▸ **Problem statement**: Write out again, exactly, the lines below starting at the one with "1359 | 0 | 1359 |" and ending at the one with "1032 | 0 | 1032 |".

Page-level text extractions:
__________

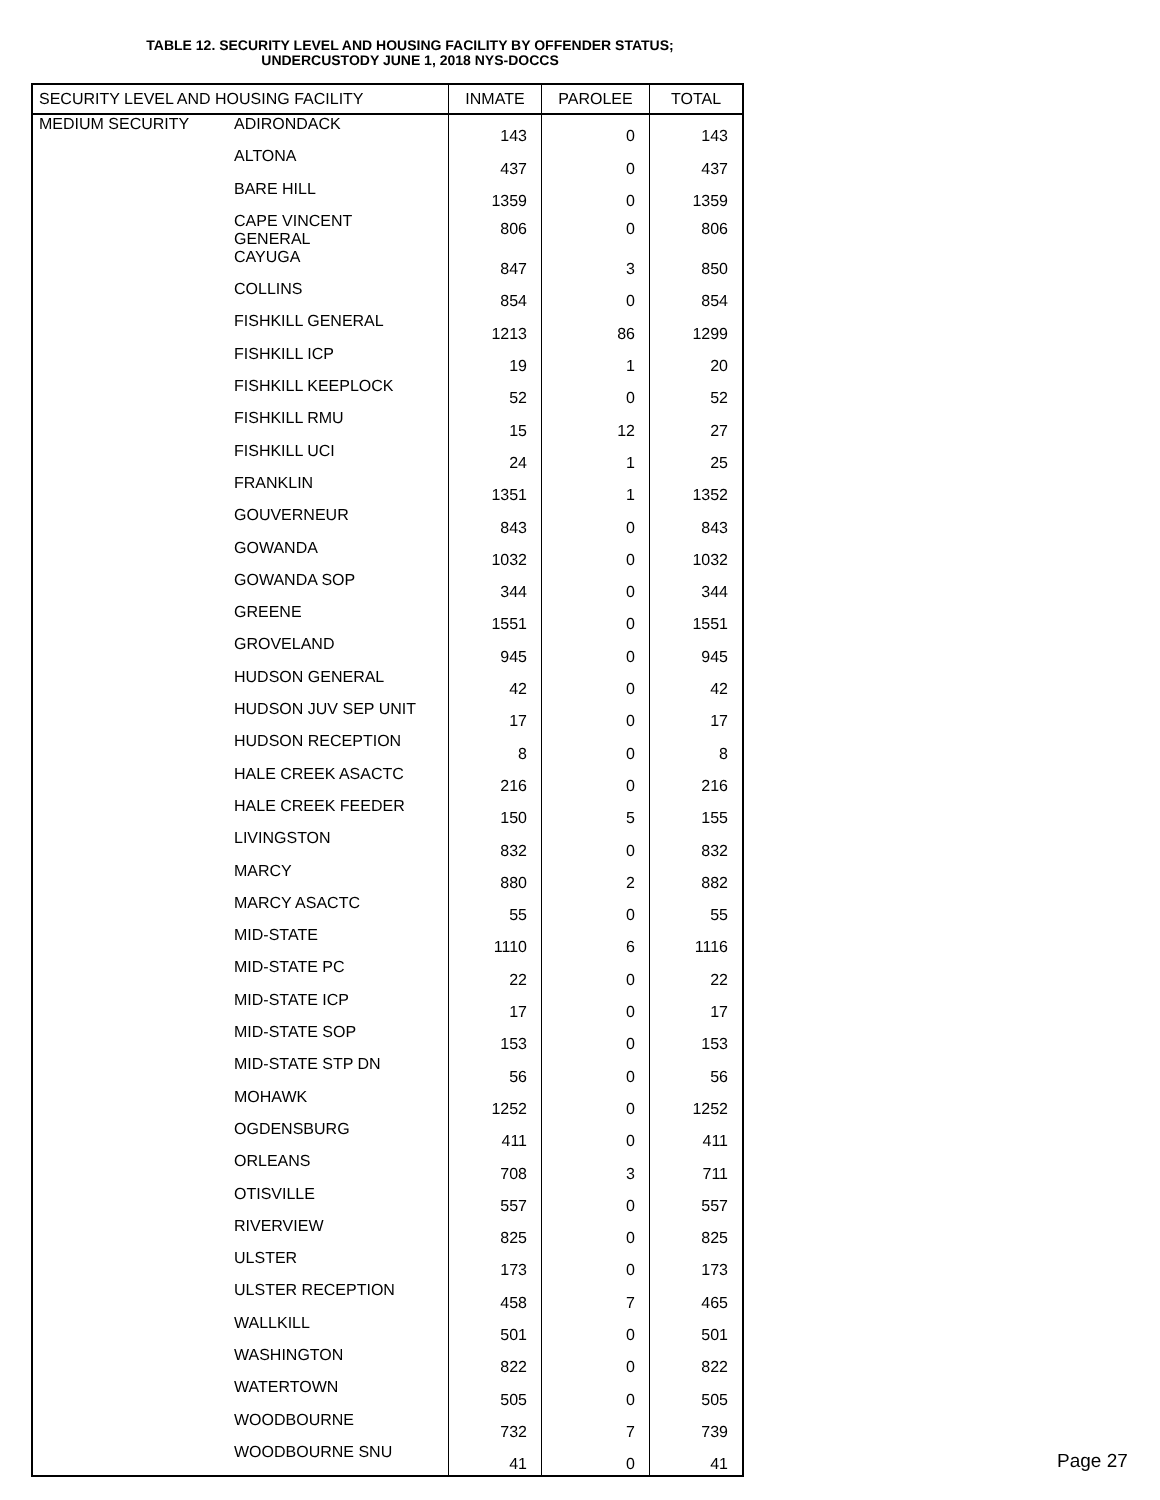TABLE 12. SECURITY LEVEL AND HOUSING FACILITY BY OFFENDER STATUS;
UNDERCUSTODY JUNE 1, 2018 NYS-DOCCS
| SECURITY LEVEL AND HOUSING FACILITY | | INMATE | PAROLEE | TOTAL |
| --- | --- | --- | --- | --- |
| MEDIUM SECURITY | ADIRONDACK | 143 | 0 | 143 |
| | ALTONA | 437 | 0 | 437 |
| | BARE HILL | 1359 | 0 | 1359 |
| | CAPE VINCENT GENERAL | 806 | 0 | 806 |
| | CAYUGA | 847 | 3 | 850 |
| | COLLINS | 854 | 0 | 854 |
| | FISHKILL GENERAL | 1213 | 86 | 1299 |
| | FISHKILL ICP | 19 | 1 | 20 |
| | FISHKILL KEEPLOCK | 52 | 0 | 52 |
| | FISHKILL RMU | 15 | 12 | 27 |
| | FISHKILL UCI | 24 | 1 | 25 |
| | FRANKLIN | 1351 | 1 | 1352 |
| | GOUVERNEUR | 843 | 0 | 843 |
| | GOWANDA | 1032 | 0 | 1032 |
| | GOWANDA SOP | 344 | 0 | 344 |
| | GREENE | 1551 | 0 | 1551 |
| | GROVELAND | 945 | 0 | 945 |
| | HUDSON GENERAL | 42 | 0 | 42 |
| | HUDSON JUV SEP UNIT | 17 | 0 | 17 |
| | HUDSON RECEPTION | 8 | 0 | 8 |
| | HALE CREEK ASACTC | 216 | 0 | 216 |
| | HALE CREEK FEEDER | 150 | 5 | 155 |
| | LIVINGSTON | 832 | 0 | 832 |
| | MARCY | 880 | 2 | 882 |
| | MARCY ASACTC | 55 | 0 | 55 |
| | MID-STATE | 1110 | 6 | 1116 |
| | MID-STATE PC | 22 | 0 | 22 |
| | MID-STATE ICP | 17 | 0 | 17 |
| | MID-STATE SOP | 153 | 0 | 153 |
| | MID-STATE STP DN | 56 | 0 | 56 |
| | MOHAWK | 1252 | 0 | 1252 |
| | OGDENSBURG | 411 | 0 | 411 |
| | ORLEANS | 708 | 3 | 711 |
| | OTISVILLE | 557 | 0 | 557 |
| | RIVERVIEW | 825 | 0 | 825 |
| | ULSTER | 173 | 0 | 173 |
| | ULSTER RECEPTION | 458 | 7 | 465 |
| | WALLKILL | 501 | 0 | 501 |
| | WASHINGTON | 822 | 0 | 822 |
| | WATERTOWN | 505 | 0 | 505 |
| | WOODBOURNE | 732 | 7 | 739 |
| | WOODBOURNE SNU | 41 | 0 | 41 |
Page 27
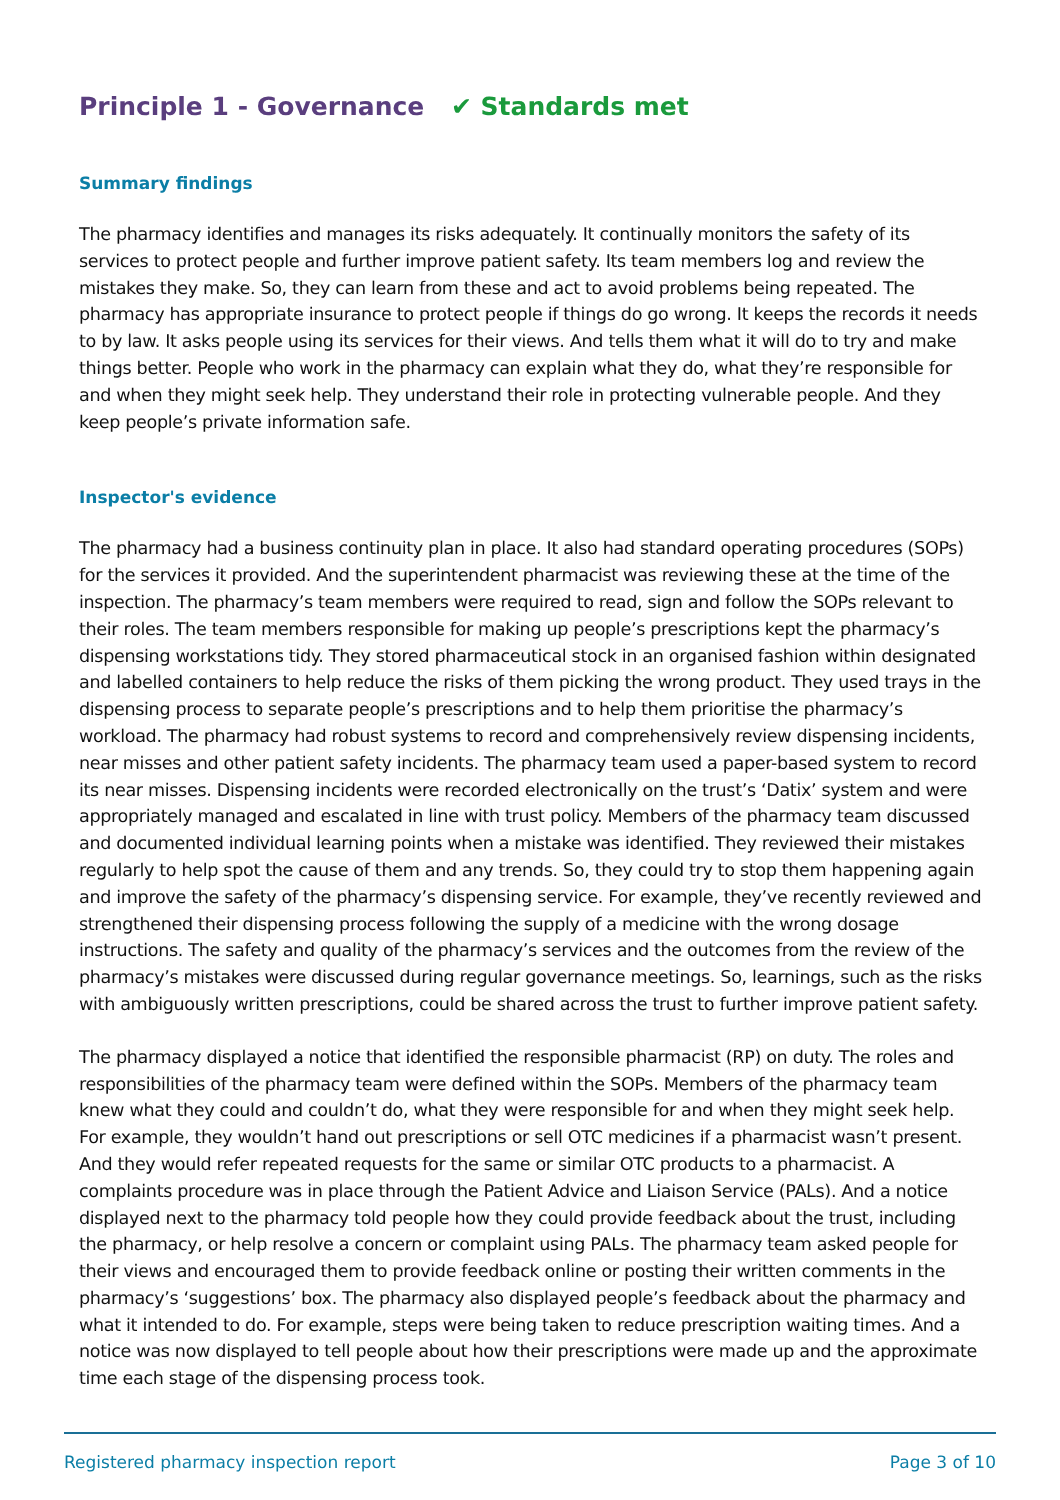Principle 1 - Governance ✔ Standards met
Summary findings
The pharmacy identifies and manages its risks adequately. It continually monitors the safety of its services to protect people and further improve patient safety. Its team members log and review the mistakes they make. So, they can learn from these and act to avoid problems being repeated. The pharmacy has appropriate insurance to protect people if things do go wrong. It keeps the records it needs to by law. It asks people using its services for their views. And tells them what it will do to try and make things better. People who work in the pharmacy can explain what they do, what they’re responsible for and when they might seek help. They understand their role in protecting vulnerable people. And they keep people’s private information safe.
Inspector's evidence
The pharmacy had a business continuity plan in place. It also had standard operating procedures (SOPs) for the services it provided. And the superintendent pharmacist was reviewing these at the time of the inspection. The pharmacy’s team members were required to read, sign and follow the SOPs relevant to their roles. The team members responsible for making up people’s prescriptions kept the pharmacy’s dispensing workstations tidy. They stored pharmaceutical stock in an organised fashion within designated and labelled containers to help reduce the risks of them picking the wrong product. They used trays in the dispensing process to separate people’s prescriptions and to help them prioritise the pharmacy’s workload. The pharmacy had robust systems to record and comprehensively review dispensing incidents, near misses and other patient safety incidents. The pharmacy team used a paper-based system to record its near misses. Dispensing incidents were recorded electronically on the trust’s ‘Datix’ system and were appropriately managed and escalated in line with trust policy. Members of the pharmacy team discussed and documented individual learning points when a mistake was identified. They reviewed their mistakes regularly to help spot the cause of them and any trends. So, they could try to stop them happening again and improve the safety of the pharmacy’s dispensing service. For example, they’ve recently reviewed and strengthened their dispensing process following the supply of a medicine with the wrong dosage instructions. The safety and quality of the pharmacy’s services and the outcomes from the review of the pharmacy’s mistakes were discussed during regular governance meetings. So, learnings, such as the risks with ambiguously written prescriptions, could be shared across the trust to further improve patient safety.
The pharmacy displayed a notice that identified the responsible pharmacist (RP) on duty. The roles and responsibilities of the pharmacy team were defined within the SOPs. Members of the pharmacy team knew what they could and couldn’t do, what they were responsible for and when they might seek help. For example, they wouldn’t hand out prescriptions or sell OTC medicines if a pharmacist wasn’t present. And they would refer repeated requests for the same or similar OTC products to a pharmacist. A complaints procedure was in place through the Patient Advice and Liaison Service (PALs). And a notice displayed next to the pharmacy told people how they could provide feedback about the trust, including the pharmacy, or help resolve a concern or complaint using PALs. The pharmacy team asked people for their views and encouraged them to provide feedback online or posting their written comments in the pharmacy’s ‘suggestions’ box. The pharmacy also displayed people’s feedback about the pharmacy and what it intended to do. For example, steps were being taken to reduce prescription waiting times. And a notice was now displayed to tell people about how their prescriptions were made up and the approximate time each stage of the dispensing process took.
Registered pharmacy inspection report Page 3 of 10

__________

▸ **Answer box**:
| | BARE HILL | 1359 | 0 | 1359 |
| | CAPE VINCENT GENERAL | 806 | 0 | 806 |
| | CAYUGA | 847 | 3 | 850 |
| | COLLINS | 854 | 0 | 854 |
| | FISHKILL GENERAL | 1213 | 86 | 1299 |
| | FISHKILL ICP | 19 | 1 | 20 |
| | FISHKILL KEEPLOCK | 52 | 0 | 52 |
| | FISHKILL RMU | 15 | 12 | 27 |
| | FISHKILL UCI | 24 | 1 | 25 |
| | FRANKLIN | 1351 | 1 | 1352 |
| | GOUVERNEUR | 843 | 0 | 843 |
| | GOWANDA | 1032 | 0 | 1032 |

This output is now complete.